Nichtzulassungsbeschwerde eingelegt (BFH VII B 99/17)
Entscheidungsstichwort (Thema)
Tabaksteuerrecht; allgemeines Steuerrecht: Auch ein Steuerschuldner kann Haftungsschuldner gemäß § 71 AO sein
Leitsatz (amtlich)
1. Steuerschuldner nach § 23 Abs. 1 S. 2 TabStG ist auch derjenige, der die Zigaretten vom Verbringer oder Versender übernimmt (Anschluss an BFH VII R 44/11).
2. Haftungsschuldner gemäß § 71 AO kann auch der Steuerschuldner sein (Bestätigung von FG Hamburg, Beschl. vom 18.11.2016, 4 V 142/16).
Normenkette
TabStG § 23 Abs. 1 S. 2; AO § 71
Nachgehend
Tatbestand
I.
Der Antragsteller begehrt die Aussetzung der Vollziehung eines Haftungsbescheids über Tabaksteuer sowie eines Abgabenbescheids über Einfuhrumsatzsteuer.
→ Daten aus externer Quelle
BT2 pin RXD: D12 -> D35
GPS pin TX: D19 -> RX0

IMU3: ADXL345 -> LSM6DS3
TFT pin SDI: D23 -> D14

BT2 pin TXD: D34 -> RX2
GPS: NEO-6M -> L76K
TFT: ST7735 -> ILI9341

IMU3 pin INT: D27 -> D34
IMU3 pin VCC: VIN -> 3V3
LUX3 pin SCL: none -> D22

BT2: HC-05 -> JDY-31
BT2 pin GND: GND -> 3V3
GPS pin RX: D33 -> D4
Im Zuge von steuerstrafrechtlichen Ermittlungen gegen die gesondert verfolgten A und B wurden am 16.02.2016 aufgrund richterlicher Anordnung die Kellerräume des vom Antragsteller betriebenen Hotels "C" in der X-Straße in ... D durchsucht. Hierbei wurden in einem Kellerraum insgesamt 275.560 Stück Zigaretten ohne deutsche Steuerzeichen aufgefunden und sichergestellt. Davon trugen 22.860 Zigaretten keine, 800 Zigaretten tschechische und 60 Zigaretten polnische Steuerzeichen. Die übrigen Zigaretten trugen ukrainische Steuerzeichen.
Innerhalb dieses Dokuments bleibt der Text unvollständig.